Key Default Description
host "127.0.0.1" Bind address
port 8766 HTTP port
log_level "info" What the service prints to its console
log_capture_level "debug" How deep the dashboard log viewer can see, independent of log_level
model "gpt-5.1" (shipped config) LiteLLM model string (see Model strings)
base_url Provider base URL. Required for Ollama, LM Studio, and similar local providers.
fallback.model Optional local fallback: when the primary model call fails (cloud outage, provider error), the request is silently retried once against this model — e.g. "ollama/qwen2.5:14b". If the fallback also fails, the user just hears the error cue. Unset = no fallback.
fallback.base_url The fallback model's endpoint, e.g. "http://127.0.0.1:11434"
params.reasoning_effort "" How long the model may "think" before speaking. Empty = don't send the parameter (models with adaptive defaults, like gpt-5.1, gain nothing from an explicit value). Set nonehigh to force a level on models whose default reasoning is heavier. Ignored harmlessly by providers that don't support it.
params.service_tier "" OpenAI service tier — "priority" is the paid low-latency tier if your account has it. Empty = don't send.
params.* Anything else LiteLLM accepts (service_tier: "priority" for OpenAI's paid low-latency tier, temperature, max_tokens, …), merged into every model call. Unsupported parameters are dropped per-provider. Credential/routing keys (api_key, base_url, …) are ignored here by design.
max_tool_iterations 5 Maximum skill call iterations per request before returning whatever the model has

Prompts

Key Default Description
system_prompt (built-in) Injected at the start of every LLM call. Defines Kenzy's persona and behavior.
voice_prompt (built-in) Fallback TTS style instruction used when the model does not provide one.

Location context

Injected into every LLM call and used as the default by location-aware skills (e.g. weather).

Key Description
location.city City name
location.state State or province
location.country Country code (e.g. "US")
location.timezone IANA timezone (e.g. "America/New_York")
location.latitude Decimal latitude
location.longitude Decimal longitude

Skills

Key Default Description
skills.dir "skills" Your skills overlay directory, loaded in addition to the bundled built-in skills. Relative paths resolve under the config home — ~/.config/kenzy/skills, or the repo root in a dev checkout.
skills.disabled [] Skill function names to disable (applies to built-in and overlay skills alike) without deleting any file.

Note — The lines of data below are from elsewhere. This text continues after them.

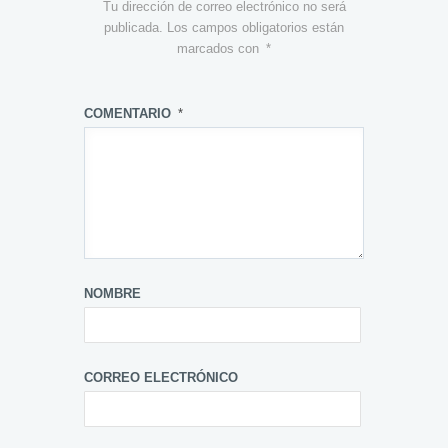
Tu dirección de correo electrónico no será
publicada.
Los campos obligatorios están
marcados con
*
COMENTARIO
*
NOMBRE
CORREO ELECTRÓNICO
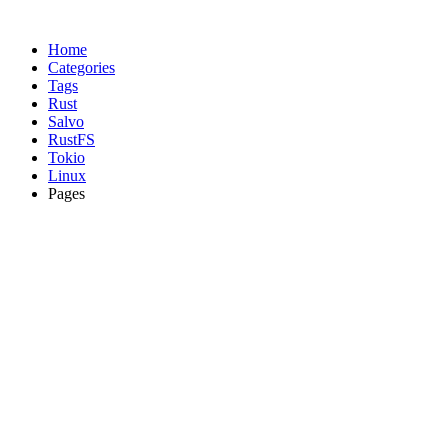
Home
Categories
Tags
Rust
Salvo
RustFS
Tokio
Linux
Pages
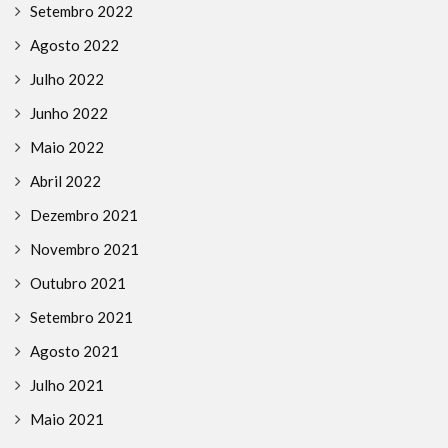
Setembro 2022
Agosto 2022
Julho 2022
Junho 2022
Maio 2022
Abril 2022
Dezembro 2021
Novembro 2021
Outubro 2021
Setembro 2021
Agosto 2021
Julho 2021
Maio 2021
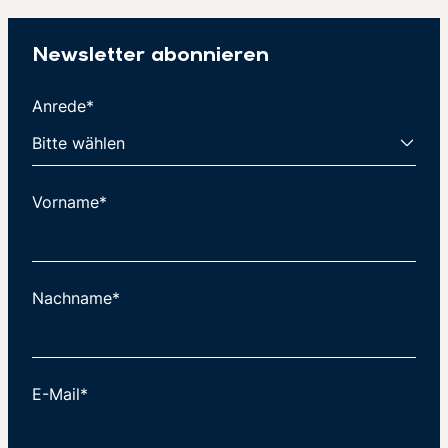
Newsletter abonnieren
Anrede*
Vorname*
Nachname*
E-Mail*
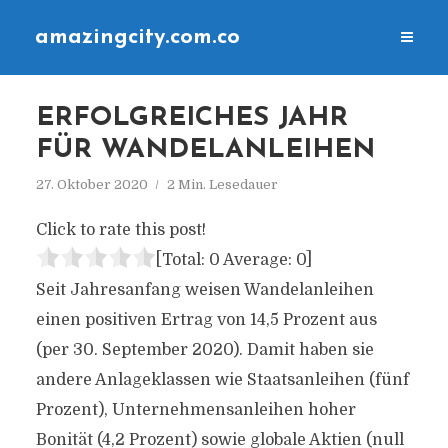
amazingcity.com.co
ERFOLGREICHES JAHR
FÜR WANDELANLEIHEN
27. Oktober 2020
2 Min. Lesedauer
Click to rate this post!
[Total:
0
Average:
0
]
Seit Jahresanfang weisen Wandelanleihen
einen positiven Ertrag von 14,5 Prozent aus
(per 30. September 2020). Damit haben sie
andere Anlageklassen wie Staatsanleihen (fünf
Prozent), Unternehmensanleihen hoher
Bonität (4,2 Prozent) sowie globale Aktien (null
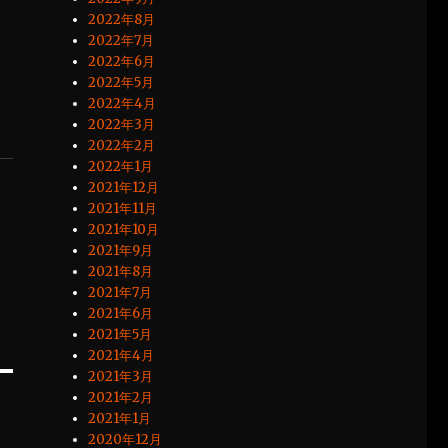
2022年8月
2022年7月
2022年6月
2022年5月
2022年4月
2022年3月
2022年2月
2022年1月
2021年12月
2021年11月
2021年10月
2021年9月
2021年8月
2021年7月
2021年6月
2021年5月
2021年4月
2021年3月
2021年2月
2021年1月
2020年12月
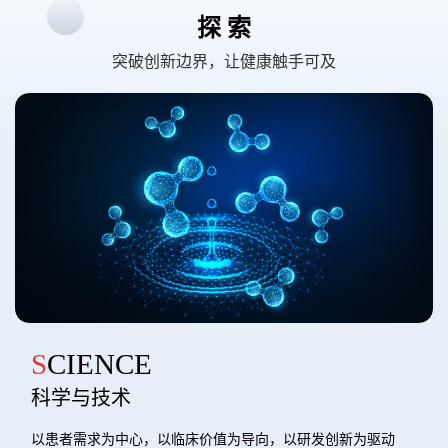
探 索
突破创新边界，让健康触手可及
SCIENCE
科学与技术
以患者需求为中心，以临床价值为导向，以研发创新为驱动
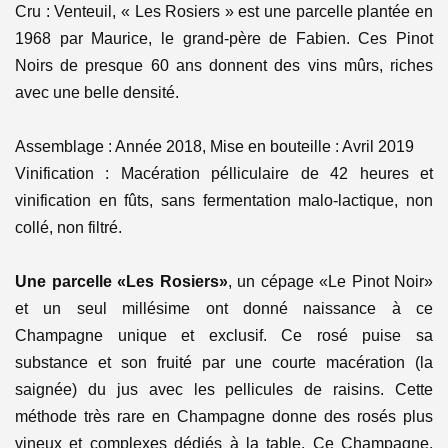
Cru : Venteuil, « Les Rosiers » est une parcelle plantée en
1968 par Maurice, le grand-père de Fabien. Ces Pinot
Noirs de presque 60 ans donnent des vins mûrs, riches
avec une belle densité.
Assemblage : Année 2018,
Mise en bouteille : Avril 2019
Vinification : Macération pélliculaire de 42 heures et
vinification en fûts, sans
fermentation malo-lactique, non
collé, non filtré.
Une parcelle «Les Rosiers»
, un cépage «Le Pinot Noir»
et un seul millésime ont donné naissance à ce
Champagne unique et exclusif. Ce rosé puise sa
substance et son fruité par une courte macération (la
saignée) du jus avec les pellicules de raisins. Cette
méthode très rare en Champagne donne des rosés plus
vineux et complexes dédiés à la table. Ce Champagne,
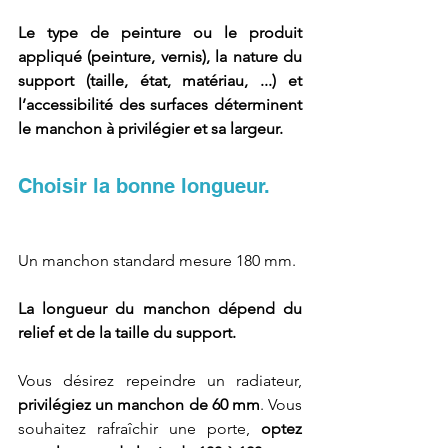
Le type de peinture ou le produit 
appliqué (peinture, vernis), la nature du 
support (taille, état, matériau, ...) et 
l’accessibilité des surfaces déterminent 
le manchon à privilégier et sa largeur.
Choisir la bonne longueur.
Un manchon standard mesure 180 mm.  
La longueur du manchon dépend du 
relief et de la taille du support. 
Vous désirez repeindre un radiateur, 
privilégiez un manchon de 60 mm
. Vous 
souhaitez rafraîchir une porte, 
optez 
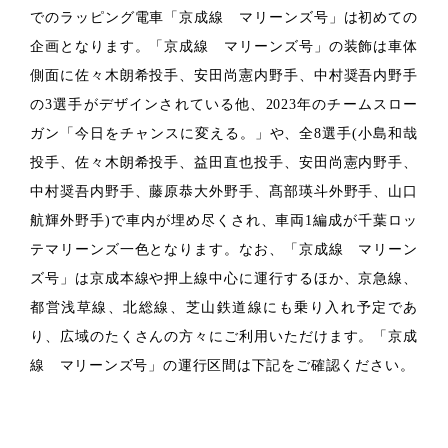
でのラッピング電車「京成線 マリーンズ号」は初めての
企画となります。「京成線 マリーンズ号」の装飾は車体
側面に佐々木朗希投手、安田尚憲内野手、中村奨吾内野手
の3選手がデザインされている他、2023年のチームスロー
ガン「今日をチャンスに変える。」や、全8選手(小島和哉
投手、佐々木朗希投手、益田直也投手、安田尚憲内野手、
中村奨吾内野手、藤原恭大外野手、髙部瑛斗外野手、山口
航輝外野手)で車内が埋め尽くされ、車両1編成が千葉ロッ
テマリーンズ一色となります。なお、「京成線 マリーン
ズ号」は京成本線や押上線中心に運行するほか、京急線、
都営浅草線、北総線、芝山鉄道線にも乗り入れ予定であ
り、広域のたくさんの方々にご利用いただけます。「京成
線 マリーンズ号」の運行区間は下記をご確認ください。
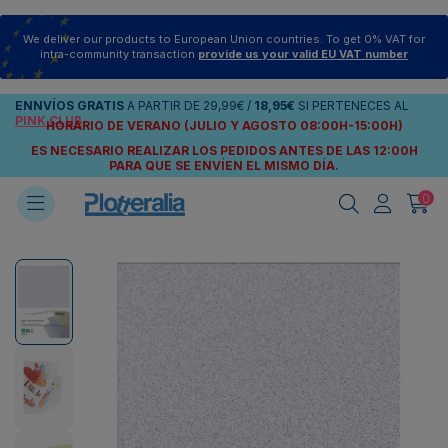
We deliver our products to European Union countries. To get 0% VAT for
intra-community transaction
provide us your valid EU VAT number
ENNVÍOS
GRATIS
A PARTIR DE
29,99€
/
18,95€
SI PERTENECES AL
PINK CLUB
HORARIO DE VERANO (JULIO Y AGOSTO 08:00H-15:00H)
ES NECESARIO REALIZAR LOS PEDIDOS ANTES DE LAS 12:00H
PARA QUE SE ENVÍEN
EL MISMO DÍA.
0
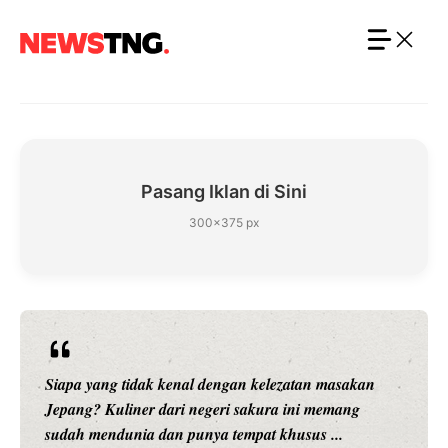
Langsung
ke
isi
Pasang Iklan di Sini
300×375 px
Siapa yang tidak kenal dengan kelezatan masakan
Jepang? Kuliner dari negeri sakura ini memang
sudah mendunia dan punya tempat khusus ...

Per-skill configuration lives under skills.<skill_name> as a nested map. See Built-in Skills for the keys each skill accepts.

Memory

Per-person memory — the fact ledger and its upkeep jobs (job history is visible on the service's token-gated GET /jobs).

Key Default Description
memory.enabled true The whole memory feature. false ⇒ no ledger, no memory skills, the /memory endpoints answer 503, and the dashboard's memory surfaces say so.
memory.file "data/memory/facts.jsonl" The ledger file, config-home-relative — plain JSONL, human-readable, rides backups.
memory.maintenance_interval 3600 Seconds between mechanical sweeps (expired facts, exact duplicates, superseded tombstones past their keep window). No model involved. 0 disables.
memory.superseded_keep_days 30 How long a superseded fact stays on disk (recoverable) before the sweep removes it.
memory.semantic_interval 86400 The daily backstop for semantic consolidation (merging restatements with your configured model). The real trigger is each "remember…" — this catches anything a failed run left behind. 0 disables the semantic layer entirely.
memory.semantic_cooldown 30 Rate limit between model-driven consolidation runs — dictating five facts in a row costs one model call, not five.
memory.private_to_cloud false By default, private-tier facts are withheld from a cloud model's context and consolidation (they still answer by voice, and consolidate on a local model). true opts out of the protection.